Restate every line below word for word, but drop each picture.
SUPPLIED ENTRIES Block Start
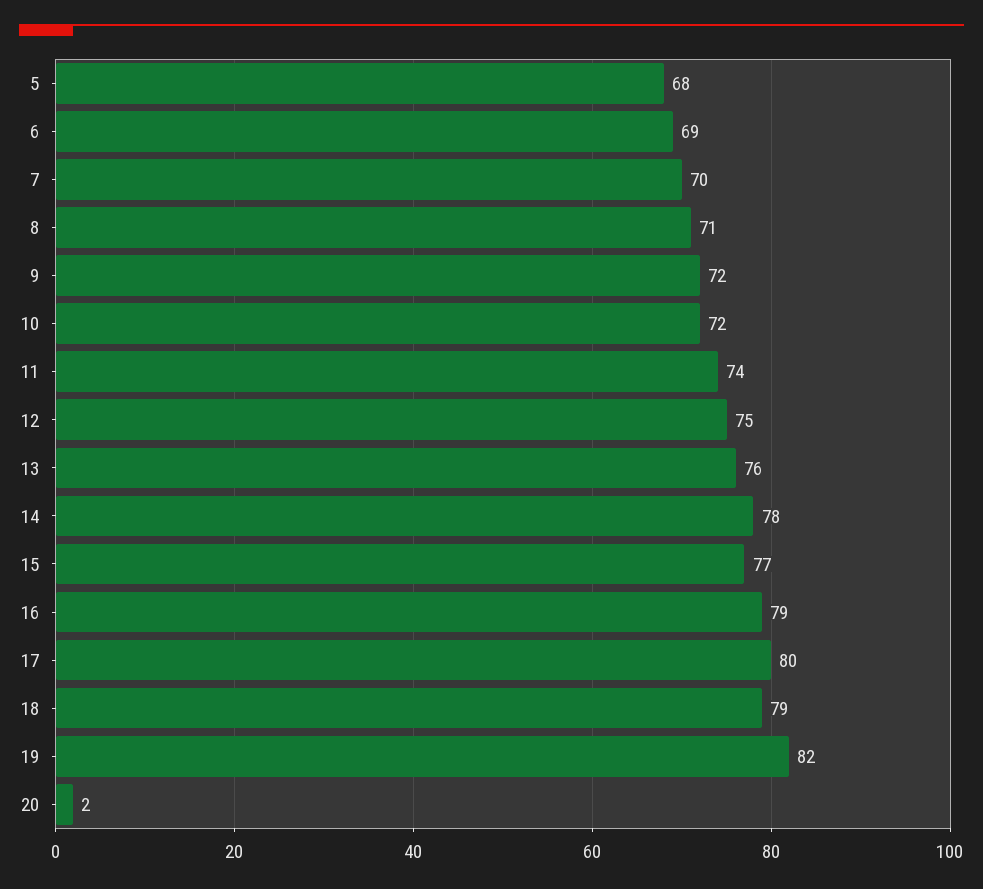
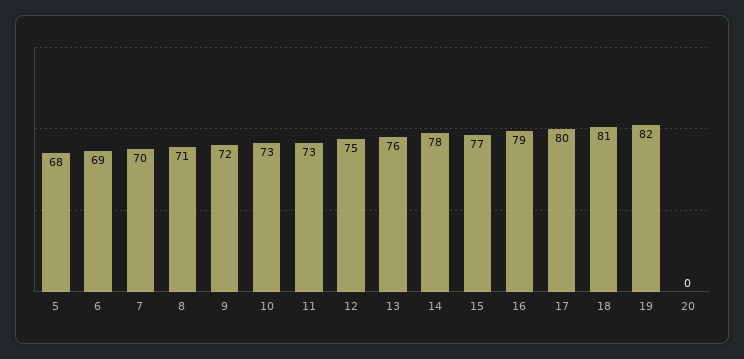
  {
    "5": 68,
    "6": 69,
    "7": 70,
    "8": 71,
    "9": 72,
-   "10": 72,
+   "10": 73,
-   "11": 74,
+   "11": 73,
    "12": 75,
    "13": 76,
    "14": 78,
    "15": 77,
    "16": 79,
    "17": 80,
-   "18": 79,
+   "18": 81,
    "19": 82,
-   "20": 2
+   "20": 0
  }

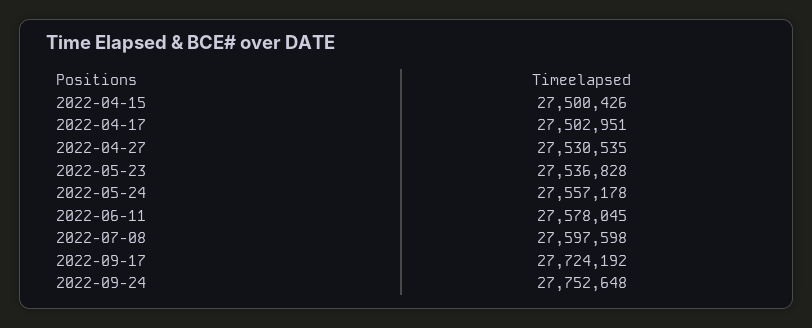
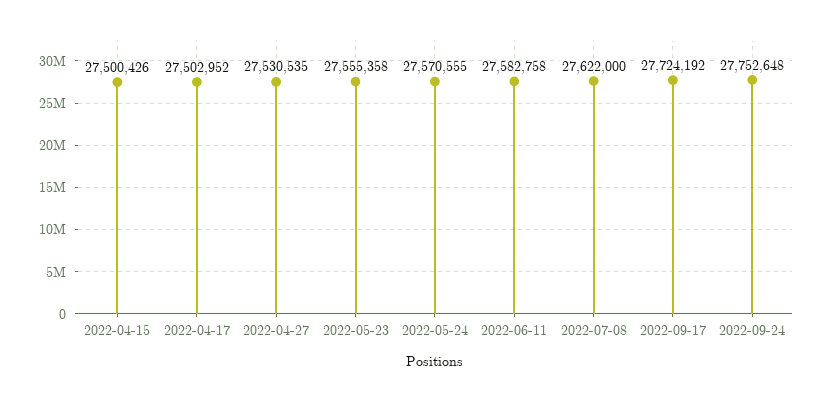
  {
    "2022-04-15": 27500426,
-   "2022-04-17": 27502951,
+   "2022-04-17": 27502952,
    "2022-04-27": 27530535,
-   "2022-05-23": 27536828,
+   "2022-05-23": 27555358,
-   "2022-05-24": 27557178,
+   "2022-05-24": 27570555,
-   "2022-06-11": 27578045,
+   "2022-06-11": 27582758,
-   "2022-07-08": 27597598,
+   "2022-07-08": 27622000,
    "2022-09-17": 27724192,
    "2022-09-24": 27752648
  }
SUPPLIED ENTRIES Block End
▶ [ANSWER BOX]
  {
    "5": 68,
    "6": 69,
    "7": 70,
    "8": 71,
    "9": 72,
-   "10": 72,
+   "10": 73,
-   "11": 74,
+   "11": 73,
    "12": 75,
    "13": 76,
    "14": 78,
    "15": 77,
    "16": 79,
    "17": 80,
-   "18": 79,
+   "18": 81,
    "19": 82,
-   "20": 2
+   "20": 0
  }

  {
    "2022-04-15": 27500426,
-   "2022-04-17": 27502951,
+   "2022-04-17": 27502952,
    "2022-04-27": 27530535,
-   "2022-05-23": 27536828,
+   "2022-05-23": 27555358,
-   "2022-05-24": 27557178,
+   "2022-05-24": 27570555,
-   "2022-06-11": 27578045,
+   "2022-06-11": 27582758,
-   "2022-07-08": 27597598,
+   "2022-07-08": 27622000,
    "2022-09-17": 27724192,
    "2022-09-24": 27752648
  }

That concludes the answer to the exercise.